[Records excerpted from a collection]
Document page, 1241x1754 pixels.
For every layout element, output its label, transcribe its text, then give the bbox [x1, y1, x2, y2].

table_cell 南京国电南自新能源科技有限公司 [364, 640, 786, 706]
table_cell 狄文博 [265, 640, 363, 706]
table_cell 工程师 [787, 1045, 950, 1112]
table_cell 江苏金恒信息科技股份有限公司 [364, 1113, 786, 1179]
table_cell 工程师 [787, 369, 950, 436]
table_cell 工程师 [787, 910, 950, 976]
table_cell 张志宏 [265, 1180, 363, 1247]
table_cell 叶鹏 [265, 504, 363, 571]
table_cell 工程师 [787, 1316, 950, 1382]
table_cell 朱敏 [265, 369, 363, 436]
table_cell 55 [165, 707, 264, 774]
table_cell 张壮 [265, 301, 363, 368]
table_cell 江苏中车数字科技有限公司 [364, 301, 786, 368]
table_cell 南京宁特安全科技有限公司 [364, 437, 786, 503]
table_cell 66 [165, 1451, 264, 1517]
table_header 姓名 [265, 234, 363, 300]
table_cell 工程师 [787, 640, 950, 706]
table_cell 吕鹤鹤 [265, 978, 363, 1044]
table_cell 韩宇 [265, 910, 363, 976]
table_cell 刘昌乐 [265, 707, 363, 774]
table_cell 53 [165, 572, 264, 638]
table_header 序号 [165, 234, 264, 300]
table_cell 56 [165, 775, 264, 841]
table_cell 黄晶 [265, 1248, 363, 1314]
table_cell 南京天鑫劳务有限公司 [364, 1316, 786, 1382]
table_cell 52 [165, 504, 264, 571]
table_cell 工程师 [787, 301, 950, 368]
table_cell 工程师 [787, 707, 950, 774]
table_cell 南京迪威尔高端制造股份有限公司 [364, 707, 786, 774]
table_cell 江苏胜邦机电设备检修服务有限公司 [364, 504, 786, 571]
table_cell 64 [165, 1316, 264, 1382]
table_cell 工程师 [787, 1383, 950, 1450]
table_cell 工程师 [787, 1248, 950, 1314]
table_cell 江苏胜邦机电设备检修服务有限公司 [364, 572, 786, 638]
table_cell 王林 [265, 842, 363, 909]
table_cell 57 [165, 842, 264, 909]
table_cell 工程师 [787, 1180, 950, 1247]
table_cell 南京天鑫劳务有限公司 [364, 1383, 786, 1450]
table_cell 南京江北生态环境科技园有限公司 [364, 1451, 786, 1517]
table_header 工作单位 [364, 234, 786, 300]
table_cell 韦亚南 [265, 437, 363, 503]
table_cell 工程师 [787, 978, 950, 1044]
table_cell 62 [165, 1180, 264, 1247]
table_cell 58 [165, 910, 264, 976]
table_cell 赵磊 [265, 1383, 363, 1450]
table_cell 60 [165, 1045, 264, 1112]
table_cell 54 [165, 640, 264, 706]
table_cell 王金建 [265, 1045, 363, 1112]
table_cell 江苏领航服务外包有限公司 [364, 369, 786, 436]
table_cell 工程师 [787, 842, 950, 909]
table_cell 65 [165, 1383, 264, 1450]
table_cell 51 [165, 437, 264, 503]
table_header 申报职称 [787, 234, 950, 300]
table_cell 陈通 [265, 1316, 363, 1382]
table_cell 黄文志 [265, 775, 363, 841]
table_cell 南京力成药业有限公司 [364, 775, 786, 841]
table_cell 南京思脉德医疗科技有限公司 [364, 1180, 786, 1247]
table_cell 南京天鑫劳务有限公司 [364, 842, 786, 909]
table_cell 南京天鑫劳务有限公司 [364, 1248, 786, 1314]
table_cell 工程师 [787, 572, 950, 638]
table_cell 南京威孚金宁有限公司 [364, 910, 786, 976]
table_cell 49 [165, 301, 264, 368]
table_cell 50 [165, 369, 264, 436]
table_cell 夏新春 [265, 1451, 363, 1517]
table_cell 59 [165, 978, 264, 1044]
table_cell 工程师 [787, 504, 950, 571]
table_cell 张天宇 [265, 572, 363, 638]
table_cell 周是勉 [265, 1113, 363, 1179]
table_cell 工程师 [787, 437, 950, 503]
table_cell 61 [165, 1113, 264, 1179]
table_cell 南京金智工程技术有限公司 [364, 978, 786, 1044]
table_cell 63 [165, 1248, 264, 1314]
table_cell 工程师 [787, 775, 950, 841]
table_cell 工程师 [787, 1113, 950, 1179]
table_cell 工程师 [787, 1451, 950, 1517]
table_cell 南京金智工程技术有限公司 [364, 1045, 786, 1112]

• _WHAT THE EXERCISE ASKS_
With nothing left out, transcribe the records above exactly.

• _RESPONSE AREA_
Document page, 1241x1754 pixels.
For every layout element, output its label, transcribe its text, then give the bbox [x1, y1, x2, y2].

table_cell 南京国电南自新能源科技有限公司 [364, 640, 786, 706]
table_cell 狄文博 [265, 640, 363, 706]
table_cell 工程师 [787, 1045, 950, 1112]
table_cell 江苏金恒信息科技股份有限公司 [364, 1113, 786, 1179]
table_cell 工程师 [787, 369, 950, 436]
table_cell 工程师 [787, 910, 950, 976]
table_cell 张志宏 [265, 1180, 363, 1247]
table_cell 叶鹏 [265, 504, 363, 571]
table_cell 工程师 [787, 1316, 950, 1382]
table_cell 朱敏 [265, 369, 363, 436]
table_cell 55 [165, 707, 264, 774]
table_cell 张壮 [265, 301, 363, 368]
table_cell 江苏中车数字科技有限公司 [364, 301, 786, 368]
table_cell 南京宁特安全科技有限公司 [364, 437, 786, 503]
table_cell 66 [165, 1451, 264, 1517]
table_header 姓名 [265, 234, 363, 300]
table_cell 工程师 [787, 640, 950, 706]
table_cell 吕鹤鹤 [265, 978, 363, 1044]
table_cell 韩宇 [265, 910, 363, 976]
table_cell 刘昌乐 [265, 707, 363, 774]
table_cell 53 [165, 572, 264, 638]
table_header 序号 [165, 234, 264, 300]
table_cell 56 [165, 775, 264, 841]
table_cell 黄晶 [265, 1248, 363, 1314]
table_cell 南京天鑫劳务有限公司 [364, 1316, 786, 1382]
table_cell 52 [165, 504, 264, 571]
table_cell 工程师 [787, 301, 950, 368]
table_cell 工程师 [787, 707, 950, 774]
table_cell 南京迪威尔高端制造股份有限公司 [364, 707, 786, 774]
table_cell 江苏胜邦机电设备检修服务有限公司 [364, 504, 786, 571]
table_cell 64 [165, 1316, 264, 1382]
table_cell 工程师 [787, 1383, 950, 1450]
table_cell 工程师 [787, 1248, 950, 1314]
table_cell 江苏胜邦机电设备检修服务有限公司 [364, 572, 786, 638]
table_cell 王林 [265, 842, 363, 909]
table_cell 57 [165, 842, 264, 909]
table_cell 工程师 [787, 1180, 950, 1247]
table_cell 南京天鑫劳务有限公司 [364, 1383, 786, 1450]
table_cell 南京江北生态环境科技园有限公司 [364, 1451, 786, 1517]
table_header 工作单位 [364, 234, 786, 300]
table_cell 韦亚南 [265, 437, 363, 503]
table_cell 工程师 [787, 978, 950, 1044]
table_cell 62 [165, 1180, 264, 1247]
table_cell 58 [165, 910, 264, 976]
table_cell 赵磊 [265, 1383, 363, 1450]
table_cell 60 [165, 1045, 264, 1112]
table_cell 54 [165, 640, 264, 706]
table_cell 王金建 [265, 1045, 363, 1112]
table_cell 江苏领航服务外包有限公司 [364, 369, 786, 436]
table_cell 工程师 [787, 842, 950, 909]
table_cell 65 [165, 1383, 264, 1450]
table_cell 51 [165, 437, 264, 503]
table_header 申报职称 [787, 234, 950, 300]
table_cell 陈通 [265, 1316, 363, 1382]
table_cell 黄文志 [265, 775, 363, 841]
table_cell 南京力成药业有限公司 [364, 775, 786, 841]
table_cell 南京思脉德医疗科技有限公司 [364, 1180, 786, 1247]
table_cell 南京天鑫劳务有限公司 [364, 842, 786, 909]
table_cell 南京天鑫劳务有限公司 [364, 1248, 786, 1314]
table_cell 工程师 [787, 572, 950, 638]
table_cell 南京威孚金宁有限公司 [364, 910, 786, 976]
table_cell 49 [165, 301, 264, 368]
table_cell 50 [165, 369, 264, 436]
table_cell 夏新春 [265, 1451, 363, 1517]
table_cell 59 [165, 978, 264, 1044]
table_cell 工程师 [787, 504, 950, 571]
table_cell 张天宇 [265, 572, 363, 638]
table_cell 周是勉 [265, 1113, 363, 1179]
table_cell 工程师 [787, 437, 950, 503]
table_cell 61 [165, 1113, 264, 1179]
table_cell 南京金智工程技术有限公司 [364, 978, 786, 1044]
table_cell 63 [165, 1248, 264, 1314]
table_cell 工程师 [787, 775, 950, 841]
table_cell 工程师 [787, 1113, 950, 1179]
table_cell 工程师 [787, 1451, 950, 1517]
table_cell 南京金智工程技术有限公司 [364, 1045, 786, 1112]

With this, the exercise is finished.